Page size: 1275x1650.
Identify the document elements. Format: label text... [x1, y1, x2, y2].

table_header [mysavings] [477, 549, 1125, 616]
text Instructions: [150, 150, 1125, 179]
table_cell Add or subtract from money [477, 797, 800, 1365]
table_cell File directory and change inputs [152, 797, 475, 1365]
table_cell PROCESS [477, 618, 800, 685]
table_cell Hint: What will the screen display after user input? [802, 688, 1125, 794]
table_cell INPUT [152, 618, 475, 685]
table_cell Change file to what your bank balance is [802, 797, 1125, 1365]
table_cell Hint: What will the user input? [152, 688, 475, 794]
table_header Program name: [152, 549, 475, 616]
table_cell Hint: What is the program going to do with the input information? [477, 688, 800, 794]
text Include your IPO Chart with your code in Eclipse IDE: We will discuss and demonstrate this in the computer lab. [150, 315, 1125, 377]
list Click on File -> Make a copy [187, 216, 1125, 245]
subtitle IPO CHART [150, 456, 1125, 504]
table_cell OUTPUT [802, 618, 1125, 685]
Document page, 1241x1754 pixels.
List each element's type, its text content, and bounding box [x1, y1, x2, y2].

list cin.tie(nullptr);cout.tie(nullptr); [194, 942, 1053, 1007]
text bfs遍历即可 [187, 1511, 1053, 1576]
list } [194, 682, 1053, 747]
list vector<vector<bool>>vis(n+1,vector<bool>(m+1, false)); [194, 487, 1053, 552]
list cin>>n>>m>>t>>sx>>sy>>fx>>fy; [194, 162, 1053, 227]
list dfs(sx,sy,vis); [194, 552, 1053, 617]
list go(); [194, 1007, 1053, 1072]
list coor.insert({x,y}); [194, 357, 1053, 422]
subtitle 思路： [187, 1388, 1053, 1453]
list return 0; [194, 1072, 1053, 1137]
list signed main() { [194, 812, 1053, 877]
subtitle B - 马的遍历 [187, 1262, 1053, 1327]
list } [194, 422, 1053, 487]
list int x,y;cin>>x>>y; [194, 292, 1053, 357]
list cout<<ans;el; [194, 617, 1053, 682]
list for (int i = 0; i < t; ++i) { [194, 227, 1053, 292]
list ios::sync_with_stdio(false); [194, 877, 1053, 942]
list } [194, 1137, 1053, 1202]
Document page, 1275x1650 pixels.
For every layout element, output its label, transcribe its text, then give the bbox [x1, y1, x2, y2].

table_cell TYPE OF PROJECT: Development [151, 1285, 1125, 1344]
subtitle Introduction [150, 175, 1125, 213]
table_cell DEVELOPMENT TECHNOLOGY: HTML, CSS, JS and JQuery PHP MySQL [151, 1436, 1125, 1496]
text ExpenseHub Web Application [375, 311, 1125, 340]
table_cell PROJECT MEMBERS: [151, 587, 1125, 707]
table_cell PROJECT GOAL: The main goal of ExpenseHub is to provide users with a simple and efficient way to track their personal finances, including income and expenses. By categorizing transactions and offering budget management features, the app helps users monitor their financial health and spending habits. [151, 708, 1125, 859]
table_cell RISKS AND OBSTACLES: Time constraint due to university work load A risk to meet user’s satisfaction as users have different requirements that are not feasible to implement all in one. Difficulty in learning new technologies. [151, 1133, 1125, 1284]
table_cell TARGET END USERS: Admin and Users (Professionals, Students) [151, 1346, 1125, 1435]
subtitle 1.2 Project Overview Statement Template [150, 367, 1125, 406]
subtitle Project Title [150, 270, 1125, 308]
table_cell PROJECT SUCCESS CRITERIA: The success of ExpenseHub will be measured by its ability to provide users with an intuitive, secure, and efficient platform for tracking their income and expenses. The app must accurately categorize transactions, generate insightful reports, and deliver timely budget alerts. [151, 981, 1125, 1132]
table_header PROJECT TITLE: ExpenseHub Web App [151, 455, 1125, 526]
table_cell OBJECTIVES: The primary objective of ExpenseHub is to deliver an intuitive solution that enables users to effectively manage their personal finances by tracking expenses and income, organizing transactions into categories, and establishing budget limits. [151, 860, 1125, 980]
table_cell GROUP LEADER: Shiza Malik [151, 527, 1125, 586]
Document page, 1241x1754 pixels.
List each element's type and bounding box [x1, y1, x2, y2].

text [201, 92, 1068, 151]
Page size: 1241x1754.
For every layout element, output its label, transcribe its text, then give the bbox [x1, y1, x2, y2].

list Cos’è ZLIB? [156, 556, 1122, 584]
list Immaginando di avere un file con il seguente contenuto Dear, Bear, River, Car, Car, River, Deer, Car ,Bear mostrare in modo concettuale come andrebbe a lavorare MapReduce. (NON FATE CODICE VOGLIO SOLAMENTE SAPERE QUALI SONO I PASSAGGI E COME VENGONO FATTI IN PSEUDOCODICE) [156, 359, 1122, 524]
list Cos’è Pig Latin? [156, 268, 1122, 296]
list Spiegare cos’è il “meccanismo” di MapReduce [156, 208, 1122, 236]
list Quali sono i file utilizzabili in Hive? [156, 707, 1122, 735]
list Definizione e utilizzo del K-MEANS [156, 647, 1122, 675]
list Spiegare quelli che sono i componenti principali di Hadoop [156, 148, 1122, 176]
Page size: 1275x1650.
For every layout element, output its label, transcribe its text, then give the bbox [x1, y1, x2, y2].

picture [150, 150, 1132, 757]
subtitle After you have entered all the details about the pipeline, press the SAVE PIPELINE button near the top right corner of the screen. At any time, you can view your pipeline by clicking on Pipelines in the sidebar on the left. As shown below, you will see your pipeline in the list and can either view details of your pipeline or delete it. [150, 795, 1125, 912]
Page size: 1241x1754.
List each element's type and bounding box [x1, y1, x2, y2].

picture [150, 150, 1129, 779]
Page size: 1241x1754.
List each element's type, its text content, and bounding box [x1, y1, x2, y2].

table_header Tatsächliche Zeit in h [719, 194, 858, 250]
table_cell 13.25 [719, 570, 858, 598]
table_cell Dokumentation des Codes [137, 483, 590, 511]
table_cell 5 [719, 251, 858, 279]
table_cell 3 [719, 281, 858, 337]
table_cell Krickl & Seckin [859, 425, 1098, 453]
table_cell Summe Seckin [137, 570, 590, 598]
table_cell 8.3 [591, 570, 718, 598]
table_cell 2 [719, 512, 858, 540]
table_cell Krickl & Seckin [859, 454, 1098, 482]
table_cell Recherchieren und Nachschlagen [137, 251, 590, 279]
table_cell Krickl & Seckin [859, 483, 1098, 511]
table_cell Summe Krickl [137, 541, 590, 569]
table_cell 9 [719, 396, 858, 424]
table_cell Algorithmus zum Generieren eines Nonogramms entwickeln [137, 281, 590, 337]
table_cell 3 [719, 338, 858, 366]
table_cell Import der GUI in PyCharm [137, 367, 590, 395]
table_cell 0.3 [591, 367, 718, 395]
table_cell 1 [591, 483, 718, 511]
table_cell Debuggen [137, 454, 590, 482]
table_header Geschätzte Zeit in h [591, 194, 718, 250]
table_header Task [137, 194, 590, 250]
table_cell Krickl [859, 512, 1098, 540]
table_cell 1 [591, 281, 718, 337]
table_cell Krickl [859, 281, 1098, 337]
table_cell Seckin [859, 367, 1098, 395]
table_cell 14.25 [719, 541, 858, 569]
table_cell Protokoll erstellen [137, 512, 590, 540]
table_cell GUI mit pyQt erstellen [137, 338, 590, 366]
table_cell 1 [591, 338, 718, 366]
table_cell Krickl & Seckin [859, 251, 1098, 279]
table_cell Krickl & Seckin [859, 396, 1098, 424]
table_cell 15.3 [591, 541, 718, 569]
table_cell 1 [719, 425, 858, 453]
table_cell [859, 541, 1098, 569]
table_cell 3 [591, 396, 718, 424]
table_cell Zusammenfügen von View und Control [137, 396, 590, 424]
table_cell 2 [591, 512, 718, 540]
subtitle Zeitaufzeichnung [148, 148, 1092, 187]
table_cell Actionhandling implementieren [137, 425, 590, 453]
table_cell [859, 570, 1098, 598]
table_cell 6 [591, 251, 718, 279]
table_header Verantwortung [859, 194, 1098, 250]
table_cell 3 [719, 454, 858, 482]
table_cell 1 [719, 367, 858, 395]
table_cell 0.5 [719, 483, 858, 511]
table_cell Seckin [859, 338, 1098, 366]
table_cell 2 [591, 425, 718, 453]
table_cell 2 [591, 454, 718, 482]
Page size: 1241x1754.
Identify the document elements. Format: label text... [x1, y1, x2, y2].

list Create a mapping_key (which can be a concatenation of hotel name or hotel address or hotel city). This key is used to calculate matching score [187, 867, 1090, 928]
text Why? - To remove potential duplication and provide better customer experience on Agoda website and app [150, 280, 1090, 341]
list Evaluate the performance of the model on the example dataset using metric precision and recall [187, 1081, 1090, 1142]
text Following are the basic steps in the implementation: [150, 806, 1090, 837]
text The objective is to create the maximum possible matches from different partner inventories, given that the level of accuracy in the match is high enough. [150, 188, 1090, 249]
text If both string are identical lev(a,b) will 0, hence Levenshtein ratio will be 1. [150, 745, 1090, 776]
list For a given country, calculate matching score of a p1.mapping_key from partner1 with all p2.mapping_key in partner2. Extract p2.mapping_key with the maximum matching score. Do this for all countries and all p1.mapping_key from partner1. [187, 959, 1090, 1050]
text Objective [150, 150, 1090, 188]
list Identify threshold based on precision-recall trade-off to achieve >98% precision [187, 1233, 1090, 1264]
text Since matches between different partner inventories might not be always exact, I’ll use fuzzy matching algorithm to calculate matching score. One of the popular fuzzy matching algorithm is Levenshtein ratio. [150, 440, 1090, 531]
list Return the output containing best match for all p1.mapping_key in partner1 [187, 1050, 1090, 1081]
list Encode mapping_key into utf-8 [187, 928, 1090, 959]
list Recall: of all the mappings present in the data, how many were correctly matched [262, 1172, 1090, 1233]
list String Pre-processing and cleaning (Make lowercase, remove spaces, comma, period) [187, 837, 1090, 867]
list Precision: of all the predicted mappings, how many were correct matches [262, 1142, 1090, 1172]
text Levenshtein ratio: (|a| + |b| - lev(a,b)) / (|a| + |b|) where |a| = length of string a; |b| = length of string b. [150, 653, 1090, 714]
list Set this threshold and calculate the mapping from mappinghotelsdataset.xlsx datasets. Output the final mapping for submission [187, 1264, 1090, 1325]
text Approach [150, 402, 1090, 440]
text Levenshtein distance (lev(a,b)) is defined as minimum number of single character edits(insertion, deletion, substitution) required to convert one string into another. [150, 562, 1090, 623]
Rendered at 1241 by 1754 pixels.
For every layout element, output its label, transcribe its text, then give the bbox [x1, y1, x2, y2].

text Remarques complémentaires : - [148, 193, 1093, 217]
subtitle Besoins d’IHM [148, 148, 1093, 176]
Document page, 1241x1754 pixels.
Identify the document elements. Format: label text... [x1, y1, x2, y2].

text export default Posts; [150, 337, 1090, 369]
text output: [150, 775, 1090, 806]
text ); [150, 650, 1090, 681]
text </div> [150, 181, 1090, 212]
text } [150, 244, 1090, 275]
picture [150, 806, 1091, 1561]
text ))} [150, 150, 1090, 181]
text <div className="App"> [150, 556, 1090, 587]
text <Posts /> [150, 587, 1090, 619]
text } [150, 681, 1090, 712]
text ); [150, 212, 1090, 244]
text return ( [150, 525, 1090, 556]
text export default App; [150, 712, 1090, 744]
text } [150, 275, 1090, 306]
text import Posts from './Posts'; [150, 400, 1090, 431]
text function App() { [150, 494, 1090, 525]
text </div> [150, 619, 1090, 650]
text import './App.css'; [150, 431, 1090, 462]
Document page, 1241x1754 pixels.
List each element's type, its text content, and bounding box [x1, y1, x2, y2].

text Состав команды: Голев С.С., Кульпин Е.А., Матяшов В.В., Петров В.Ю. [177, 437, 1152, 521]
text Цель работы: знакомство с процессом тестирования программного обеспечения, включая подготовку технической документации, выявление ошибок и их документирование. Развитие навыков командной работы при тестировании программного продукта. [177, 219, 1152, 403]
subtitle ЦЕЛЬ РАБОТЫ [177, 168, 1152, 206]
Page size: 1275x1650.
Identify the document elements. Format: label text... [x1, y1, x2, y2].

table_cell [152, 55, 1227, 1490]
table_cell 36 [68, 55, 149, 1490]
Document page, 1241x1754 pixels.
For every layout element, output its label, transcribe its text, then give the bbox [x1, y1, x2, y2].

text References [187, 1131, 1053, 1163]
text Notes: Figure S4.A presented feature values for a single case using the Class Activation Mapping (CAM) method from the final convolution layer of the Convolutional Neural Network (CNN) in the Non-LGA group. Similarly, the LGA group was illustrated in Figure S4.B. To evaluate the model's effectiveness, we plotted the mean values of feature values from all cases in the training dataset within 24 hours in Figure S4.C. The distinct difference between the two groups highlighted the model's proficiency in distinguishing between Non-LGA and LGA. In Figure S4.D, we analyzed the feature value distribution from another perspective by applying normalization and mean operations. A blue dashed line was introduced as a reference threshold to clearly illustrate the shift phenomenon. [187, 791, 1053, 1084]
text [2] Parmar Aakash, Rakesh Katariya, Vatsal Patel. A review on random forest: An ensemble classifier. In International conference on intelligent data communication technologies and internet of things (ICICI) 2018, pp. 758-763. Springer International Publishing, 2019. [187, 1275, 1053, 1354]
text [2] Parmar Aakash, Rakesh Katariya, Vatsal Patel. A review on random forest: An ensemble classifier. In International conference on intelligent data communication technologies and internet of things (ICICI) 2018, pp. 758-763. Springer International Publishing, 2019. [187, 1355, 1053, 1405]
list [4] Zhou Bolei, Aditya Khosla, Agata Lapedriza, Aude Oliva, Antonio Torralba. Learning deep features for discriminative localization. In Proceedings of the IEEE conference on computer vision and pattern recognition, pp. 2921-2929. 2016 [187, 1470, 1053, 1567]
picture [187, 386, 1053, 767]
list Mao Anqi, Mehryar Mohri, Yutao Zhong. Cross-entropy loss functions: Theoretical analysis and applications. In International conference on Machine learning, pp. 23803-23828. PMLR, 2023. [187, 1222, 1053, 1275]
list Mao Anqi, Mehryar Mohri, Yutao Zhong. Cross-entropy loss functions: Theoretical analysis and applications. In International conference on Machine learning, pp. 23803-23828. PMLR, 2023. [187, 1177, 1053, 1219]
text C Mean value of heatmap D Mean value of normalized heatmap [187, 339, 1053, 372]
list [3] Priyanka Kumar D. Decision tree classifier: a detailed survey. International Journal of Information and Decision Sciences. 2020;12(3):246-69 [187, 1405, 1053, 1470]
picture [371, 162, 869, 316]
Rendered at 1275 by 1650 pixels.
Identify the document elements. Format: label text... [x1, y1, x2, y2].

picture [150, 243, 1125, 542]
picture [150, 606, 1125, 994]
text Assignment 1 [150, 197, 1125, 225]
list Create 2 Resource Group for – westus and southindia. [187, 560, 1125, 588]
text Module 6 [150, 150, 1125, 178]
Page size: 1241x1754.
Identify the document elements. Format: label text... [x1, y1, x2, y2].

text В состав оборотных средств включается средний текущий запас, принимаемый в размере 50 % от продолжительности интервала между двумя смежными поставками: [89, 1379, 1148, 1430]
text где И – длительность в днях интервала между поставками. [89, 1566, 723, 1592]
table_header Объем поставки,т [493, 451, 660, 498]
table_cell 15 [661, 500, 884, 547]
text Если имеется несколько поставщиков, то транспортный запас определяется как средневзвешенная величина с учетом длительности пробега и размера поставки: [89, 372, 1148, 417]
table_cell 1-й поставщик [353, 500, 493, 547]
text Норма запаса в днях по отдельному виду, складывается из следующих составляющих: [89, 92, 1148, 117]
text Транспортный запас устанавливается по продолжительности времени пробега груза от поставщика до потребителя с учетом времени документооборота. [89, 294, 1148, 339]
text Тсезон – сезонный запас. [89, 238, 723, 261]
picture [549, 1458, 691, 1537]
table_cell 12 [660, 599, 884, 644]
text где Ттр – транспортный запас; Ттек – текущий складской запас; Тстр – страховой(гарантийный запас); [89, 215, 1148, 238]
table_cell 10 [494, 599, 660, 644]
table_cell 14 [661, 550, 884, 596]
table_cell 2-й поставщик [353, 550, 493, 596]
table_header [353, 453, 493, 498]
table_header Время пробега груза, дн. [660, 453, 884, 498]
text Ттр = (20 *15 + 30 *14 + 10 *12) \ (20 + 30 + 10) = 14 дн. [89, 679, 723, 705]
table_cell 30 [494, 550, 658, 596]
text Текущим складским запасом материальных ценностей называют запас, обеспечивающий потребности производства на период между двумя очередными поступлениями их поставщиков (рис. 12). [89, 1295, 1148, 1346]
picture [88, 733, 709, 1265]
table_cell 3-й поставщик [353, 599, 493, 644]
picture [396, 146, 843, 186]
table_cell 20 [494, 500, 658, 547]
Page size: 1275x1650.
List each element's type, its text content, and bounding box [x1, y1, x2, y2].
☆ ☆ ☆
Pull every line that holds the string "Rendered" out of the records.

Rendered at 1241 by 1754 pixels.
Rendered at 1275 by 1650 pixels.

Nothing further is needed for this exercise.